NB: Although the ES6 spec requires TCO, it turned out to present significant implementation challenges, so it's only implemented in WebKit (Safari), and is, IIRC, marked WONTFIX in V8 (Chrome, Node), SpiderMonkey (Firefox) and Chakra (Edge). There's a good chance it'll get removed from a later edition of the standard.

fmihaila · on Oct 25, 2017

Glaring typo in the title: it should say progRamming.

santaclaus · on Oct 24, 2017

> Memorisation

It is memoization, not memorisation! Although for two weeks in algorithms class I did in fact think our prof was just pronouncing memorize in a cutesy manner.

quotemstr · on Oct 25, 2017

Honestly though, we should just switch to using "memorization". It's a less obscure word that communicates the intended meaning better, IMHO.

Retra · on Oct 25, 2017

Obscure words are very well suited to esoteric subject matter where precision is needed. A particular brand of function optimization is exactly that.

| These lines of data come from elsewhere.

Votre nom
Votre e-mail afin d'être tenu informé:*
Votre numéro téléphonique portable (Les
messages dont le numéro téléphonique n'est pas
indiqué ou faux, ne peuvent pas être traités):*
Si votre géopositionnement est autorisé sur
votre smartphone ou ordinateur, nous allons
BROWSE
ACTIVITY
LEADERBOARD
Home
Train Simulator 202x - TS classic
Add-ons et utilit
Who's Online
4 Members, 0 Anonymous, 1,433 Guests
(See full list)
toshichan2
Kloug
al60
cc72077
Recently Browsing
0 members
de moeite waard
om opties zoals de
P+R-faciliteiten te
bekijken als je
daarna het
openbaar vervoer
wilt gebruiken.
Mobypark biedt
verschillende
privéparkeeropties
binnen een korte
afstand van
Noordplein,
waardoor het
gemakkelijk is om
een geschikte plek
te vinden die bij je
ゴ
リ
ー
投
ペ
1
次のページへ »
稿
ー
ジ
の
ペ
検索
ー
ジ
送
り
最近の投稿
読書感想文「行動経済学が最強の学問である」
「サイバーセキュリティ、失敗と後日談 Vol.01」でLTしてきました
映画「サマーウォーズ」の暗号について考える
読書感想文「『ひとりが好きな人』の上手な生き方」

cee_el1234 · on Oct 25, 2017

Indeed... the way information is being organized is specific enough to be given a proper term - memorization indicates just storing things in whatever form

quotemstr · on Oct 25, 2017

What precise meaning does "memorize" denote that "memorize" wouldn't? Sometimes jargon is just jargon.

TuringTest · on Oct 25, 2017

"Memoization" is only used in the context of caching results of previous function calls.

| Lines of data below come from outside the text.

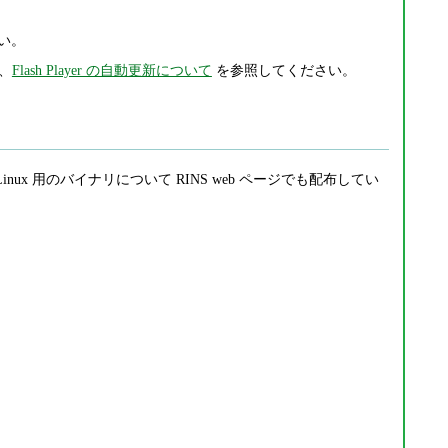
い。
は、
Flash Player の自動更新について
を参照してください。
/ Linux 用のバイナリについて RINS web ページでも配布してい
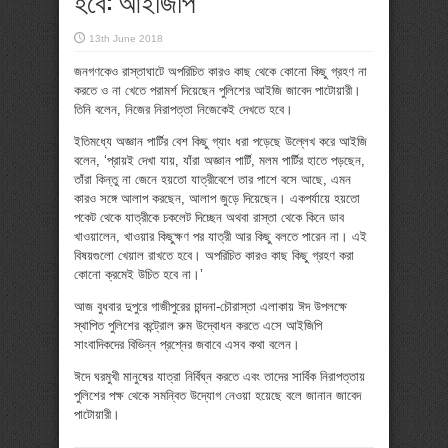
হবে: আইজিপি
13th June 2018
জনগণকেও রাস্তাঘাটে অপরিচিত কারও কাছ থেকে কোনো কিছু গ্রহণ না
করতে ও না খেতে পরামর্শ দিয়েছেন পুলিশের আইজি জাবেদ পাটোয়ারী।
তিনি বলেন, নিজের নিরাপত্তা নিজেকেই দেখতে হবে।
ইতিমধ্যে অজ্ঞান পার্টির বেশ কিছু গ্যাং ধরা পড়েছে উল্লেখ করে আইজি
বলেন, ‘প্রায়ই দেখা যায়, যাঁরা অজ্ঞান পার্টি, মলম পার্টির হাতে পড়ছেন,
তাঁরা কিন্তু না জেনে হয়তো যাত্রীবেশে তার পাশে বসে আছে, এমন
কারও সঙ্গে আলাপ করছেন, আলাপ জুড়ে দিয়েছেন। একপর্যায়ে হয়তো
পকেট থেকে যাত্রীকে চকলেট দিচ্ছেন অথবা রাস্তা থেকে কিনে ডাব
খাওয়ালেন, খাওয়ার কিছুক্ষণ পর যাত্রী আর কিছু বলতে পারেন না। এই
বিষয়গুলো খেয়াল রাখতে হবে। অপরিচিত কারও কাছ কিছু গ্রহণ করা
কোনো ক্রমেই উচিত হবে না।’
আজ বুধবার দুপুরে গাজীপুরের চান্দনা-চৌরাস্তা এলাকায় ঈদ উপলক্ষে
স্থাপিত পুলিশের কন্ট্রোল রুম উদ্বোধন করতে এসে আইজিপি
সাংবাদিকদের বিভিন্ন প্রশ্নের জবাবে এসব কথা বলেন।
ঈদে ঘরমুখী মানুষের যাত্রা নির্বিঘ্ন করতে এবং তাদের সার্বিক নিরাপত্তায়
পুলিশের পক্ষ থেকে সমন্বিত উদ্যোগ নেওয়া হয়েছে বলে জানান জাবেদ
পাটোয়ারী।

So if you see the word, you instantly know that this is the context. You wouldn't know that if you see "memorization".

jjaredsimpson · on Oct 25, 2017

Exactly. Memorization is the process of committing something to memory. Things like spaced repetition, flashcards, using mnemonics, etc. Memoization is the technique of caching expensive function calls and returning those cached values upon subsequent invocations.

Seeing the word memorize implies a process that an actor is undergoing and says nothing about the data being memorized. Seeing the word memoize implies the existence of an expensive function and implies a process of repeated calls to the function. It also implies the function is pure, i.e. you can't memoize calls to fread().

kbenson · on Oct 25, 2017

Memoization implies caching specifically, which implies its own things, such as cache size and eviction methodology. Not something that's necessarily thought of when using the term "memory".

Memoization is close enough to "memorization" that you pretty much know what it is without having heard of it before and easily rememberable, while being specific enough to the actual concept as to be easily searchable and imply specific concerns of its own. That's a win-win in my book.

lemming · on Oct 25, 2017

Sadly, the older I get the more I am aware of my memory's aggressive cache eviction policy.

kbenson · on Oct 25, 2017

You and me both. :

But that's part of it, you generally don't really associate that with memory until you get older...

khedoros1 · on Oct 25, 2017

I think of memoization in terms of memos. You're leaving memos behind to avoid recalculating, but you're going to throw them out when you have your result; it's scratch paper to refer back to your previous work. The word itself denotes the reason for storing the data.

Memorization makes me think of a repetitive process of committing something permanently to memory.

PeachPlum · on Oct 29, 2017

Memoization includes writing to disk such as a materialized view.

ram_rar · on Oct 25, 2017

Given the sad state of programming interviews. People mostly land up memorizing

foxh0und · on Oct 25, 2017

Thanks all!

throwaway7645 · on Oct 25, 2017

I came on here to say that.

chrisbennet · on Oct 25, 2017

Me too!

_lhlo · on Oct 25, 2017

I didn't.

dep_b · on Oct 25, 2017

That's simply the British English way of writing the word. The author is a Swede and most probably got educated in the official way of writing English.

derefr · on Oct 25, 2017

If you think the parent is talking about the s/z, look back earlier in the word. Memoization (regardless of locale) doesn't have an "r".

tw1010 · on Oct 25, 2017

According to the authors linkedin he is as far as I can tell born and educated in Australia. Why do you say he is from Sweden?

BucketSort · on Oct 25, 2017

Obligatory Demaine lectures - https://youtu.be/OQ5jsbhAv_M

yandrypozo · on Oct 25, 2017

that's the best set of videos about DP !!

yipopov · on Oct 25, 2017

Would it have killed him to use a proportional font? We have the technology to accomplish that now.